As a young, beautiful, petite, girl loved by her Haitian, well-off family, Gay writes that a young boy she thought might fall in love, along with a group of his friends, gang-raped her. Soon after, the untold pains, screams, and trauma engulf her life. To avoid the painful trauma, Roxane would overeating, thereby becoming fat, knowing too well that the fatter she became, the safer she would feel.
A series of events soon followed, including dropping out of Yale after her second year, fleeing to Phoenix with a guy she had met online and earning a living as a phone-sex worker.

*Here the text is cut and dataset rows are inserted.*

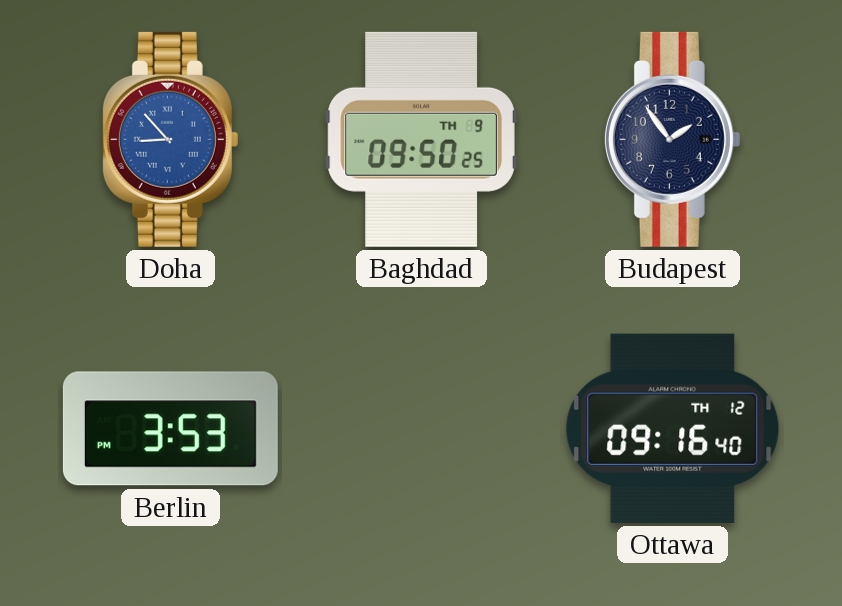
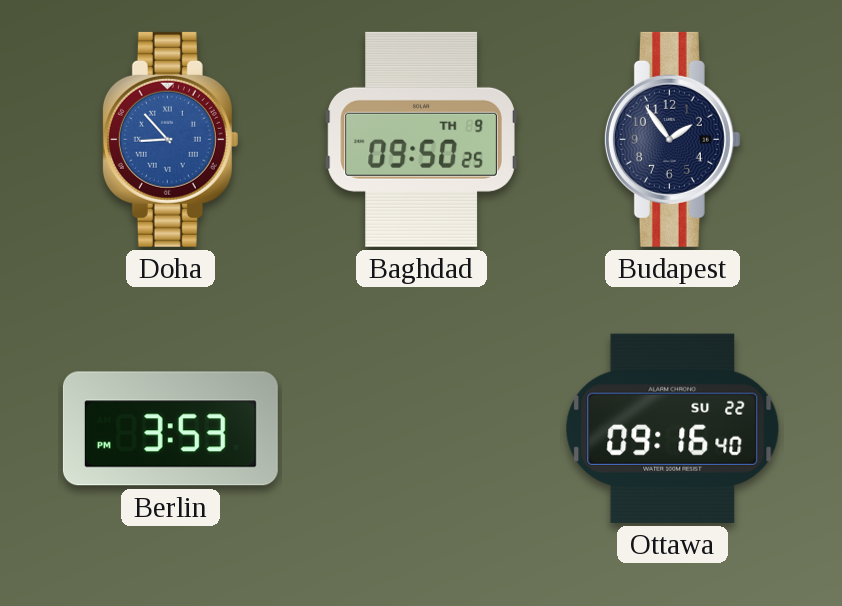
Ottawa date: TH 12 -> SU 22
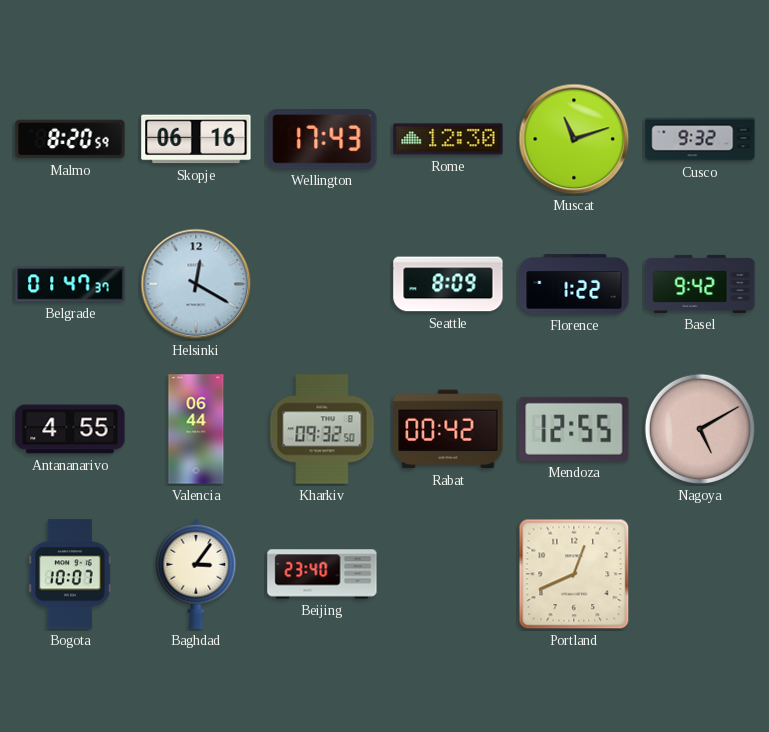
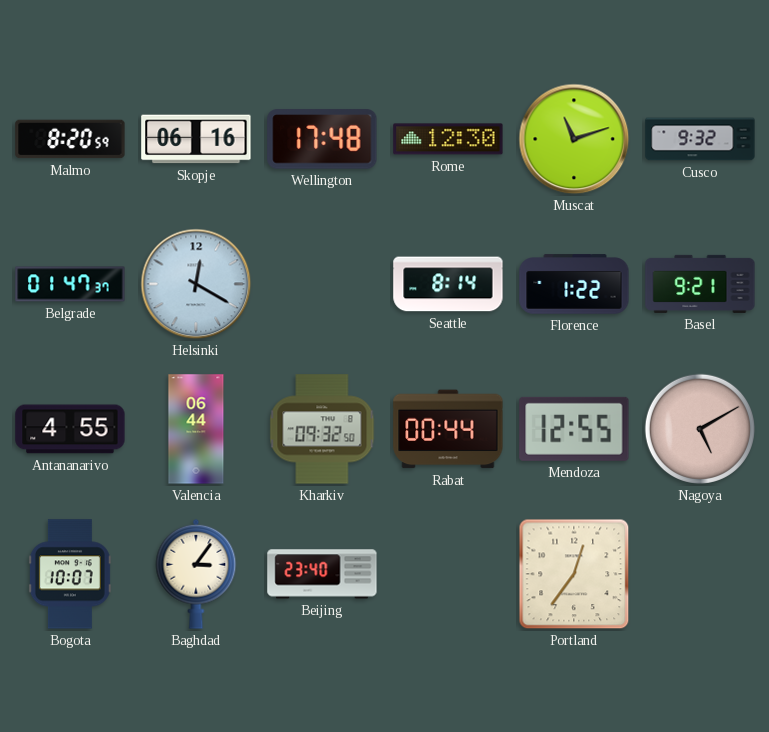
Wellington: 17:43 -> 17:48
Seattle: 8:09 -> 8:14
Basel: 9:42 -> 9:21
Rabat: 00:42 -> 00:44
Portland: 12:41 -> 12:36
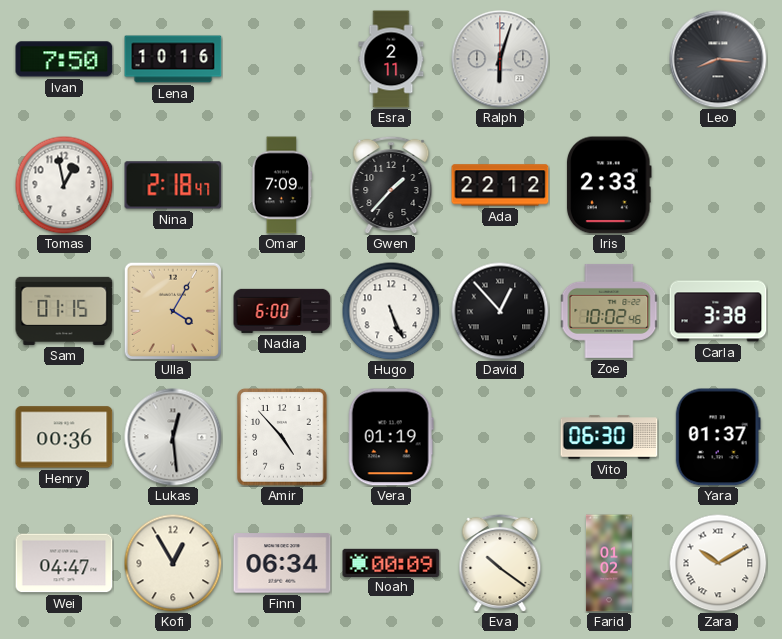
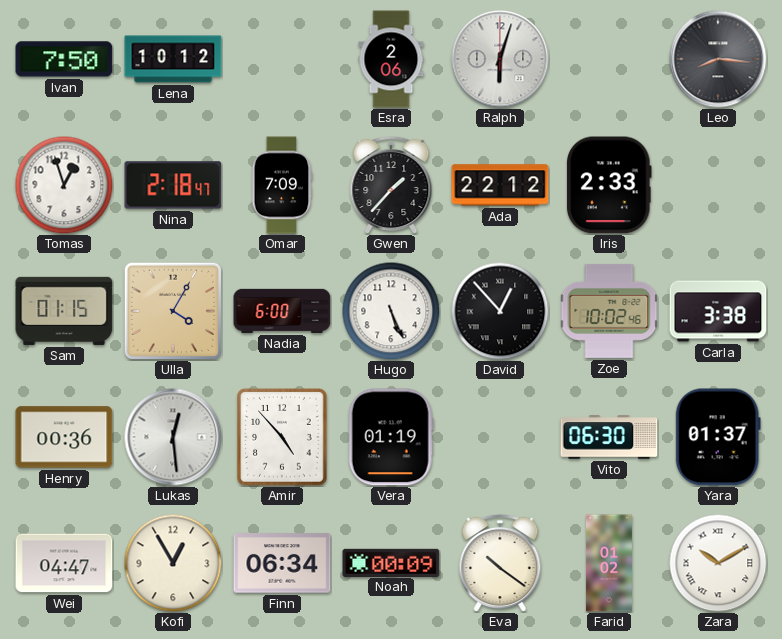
Lena: 10:16 -> 10:12
Esra: 2:11 -> 2:06
Tomas: 12:58 -> 12:57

Everything including her sexual vacillations, caps off the sad, traumatised, hopeless and wounded Roxane Gay.
The road to recovery
The second part is more of recovery, self-actualisation, and forgiveness, along with humour and understanding of what life is. Admitting to Googling the man who raped her, calling him and then feeling afraid of speaking on the phone also explains “a confession” that Roxane’s Hunger is. She describes hunger as something that is in “metaphorical sense” helping understand the purpose of life.
Hunger isn’t an attention-seeking misery memoir, but rather an ally, escape, and solace of hers. From the way she documents the faltering, incomplete, unsensational account, all you can feel is the unthinkable abuse she suffered. With the criminal being an executive at a large corporation, it is anyone’s guess if the memoir would reach him and if indeed he gets hold of it, how he would feel.
Hunger by Roxane Gay is an absolute must-read if honest and inspirational memoir amazes you. You will read about her moving confessionals, why she refers to her body as “wildly undisciplined,” and what the talented author is capable of.